--- START ---
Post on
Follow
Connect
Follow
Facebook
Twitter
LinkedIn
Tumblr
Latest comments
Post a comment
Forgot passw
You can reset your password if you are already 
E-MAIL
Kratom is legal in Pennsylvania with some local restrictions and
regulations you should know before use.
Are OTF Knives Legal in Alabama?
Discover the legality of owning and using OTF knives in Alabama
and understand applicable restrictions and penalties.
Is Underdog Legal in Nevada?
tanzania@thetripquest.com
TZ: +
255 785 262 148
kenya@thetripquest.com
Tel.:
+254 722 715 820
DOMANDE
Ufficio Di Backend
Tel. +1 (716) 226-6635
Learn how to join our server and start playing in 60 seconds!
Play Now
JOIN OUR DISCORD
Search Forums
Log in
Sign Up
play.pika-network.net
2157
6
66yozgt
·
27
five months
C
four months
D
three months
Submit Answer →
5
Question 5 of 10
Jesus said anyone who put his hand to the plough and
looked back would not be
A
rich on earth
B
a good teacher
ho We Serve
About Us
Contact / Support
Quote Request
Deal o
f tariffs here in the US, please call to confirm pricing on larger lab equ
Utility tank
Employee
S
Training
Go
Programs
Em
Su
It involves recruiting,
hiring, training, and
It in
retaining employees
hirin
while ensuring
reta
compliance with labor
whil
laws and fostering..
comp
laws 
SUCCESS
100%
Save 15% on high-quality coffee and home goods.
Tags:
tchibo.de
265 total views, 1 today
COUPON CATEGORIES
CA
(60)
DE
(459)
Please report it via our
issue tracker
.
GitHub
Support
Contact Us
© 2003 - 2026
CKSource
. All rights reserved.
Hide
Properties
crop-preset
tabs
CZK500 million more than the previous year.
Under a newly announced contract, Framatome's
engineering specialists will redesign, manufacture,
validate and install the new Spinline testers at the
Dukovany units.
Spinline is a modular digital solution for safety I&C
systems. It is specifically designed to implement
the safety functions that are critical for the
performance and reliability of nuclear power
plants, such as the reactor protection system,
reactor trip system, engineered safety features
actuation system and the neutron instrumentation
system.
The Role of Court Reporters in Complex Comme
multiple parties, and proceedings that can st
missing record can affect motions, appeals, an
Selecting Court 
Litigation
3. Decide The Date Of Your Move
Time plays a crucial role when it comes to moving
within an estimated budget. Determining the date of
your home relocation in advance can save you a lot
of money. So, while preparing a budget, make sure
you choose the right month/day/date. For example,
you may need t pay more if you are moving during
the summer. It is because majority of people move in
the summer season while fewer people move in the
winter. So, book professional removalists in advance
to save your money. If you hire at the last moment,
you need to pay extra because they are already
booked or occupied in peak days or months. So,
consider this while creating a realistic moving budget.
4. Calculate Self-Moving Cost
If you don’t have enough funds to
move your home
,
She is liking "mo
--- END ---
THE PROBLEM => Line by line, retype all of the entries.

ANSWER TO THIS PROBLEM =>
Post on
Follow
Connect
Follow
Facebook
Twitter
LinkedIn
Tumblr
Latest comments
Post a comment
Forgot passw
You can reset your password if you are already 
E-MAIL
Kratom is legal in Pennsylvania with some local restrictions and
regulations you should know before use.
Are OTF Knives Legal in Alabama?
Discover the legality of owning and using OTF knives in Alabama
and understand applicable restrictions and penalties.
Is Underdog Legal in Nevada?
tanzania@thetripquest.com
TZ: +
255 785 262 148
kenya@thetripquest.com
Tel.:
+254 722 715 820
DOMANDE
Ufficio Di Backend
Tel. +1 (716) 226-6635
Learn how to join our server and start playing in 60 seconds!
Play Now
JOIN OUR DISCORD
Search Forums
Log in
Sign Up
play.pika-network.net
2157
6
66yozgt
·
27
five months
C
four months
D
three months
Submit Answer →
5
Question 5 of 10
Jesus said anyone who put his hand to the plough and
looked back would not be
A
rich on earth
B
a good teacher
ho We Serve
About Us
Contact / Support
Quote Request
Deal o
f tariffs here in the US, please call to confirm pricing on larger lab equ
Utility tank
Employee
S
Training
Go
Programs
Em
Su
It involves recruiting,
hiring, training, and
It in
retaining employees
hirin
while ensuring
reta
compliance with labor
whil
laws and fostering..
comp
laws 
SUCCESS
100%
Save 15% on high-quality coffee and home goods.
Tags:
tchibo.de
265 total views, 1 today
COUPON CATEGORIES
CA
(60)
DE
(459)
Please report it via our
issue tracker
.
GitHub
Support
Contact Us
© 2003 - 2026
CKSource
. All rights reserved.
Hide
Properties
crop-preset
tabs
CZK500 million more than the previous year.
Under a newly announced contract, Framatome's
engineering specialists will redesign, manufacture,
validate and install the new Spinline testers at the
Dukovany units.
Spinline is a modular digital solution for safety I&C
systems. It is specifically designed to implement
the safety functions that are critical for the
performance and reliability of nuclear power
plants, such as the reactor protection system,
reactor trip system, engineered safety features
actuation system and the neutron instrumentation
system.
The Role of Court Reporters in Complex Comme
multiple parties, and proceedings that can st
missing record can affect motions, appeals, an
Selecting Court 
Litigation
3. Decide The Date Of Your Move
Time plays a crucial role when it comes to moving
within an estimated budget. Determining the date of
your home relocation in advance can save you a lot
of money. So, while preparing a budget, make sure
you choose the right month/day/date. For example,
you may need t pay more if you are moving during
the summer. It is because majority of people move in
the summer season while fewer people move in the
winter. So, book professional removalists in advance
to save your money. If you hire at the last moment,
you need to pay extra because they are already
booked or occupied in peak days or months. So,
consider this while creating a realistic moving budget.
4. Calculate Self-Moving Cost
If you don’t have enough funds to
move your home
,
She is liking "mo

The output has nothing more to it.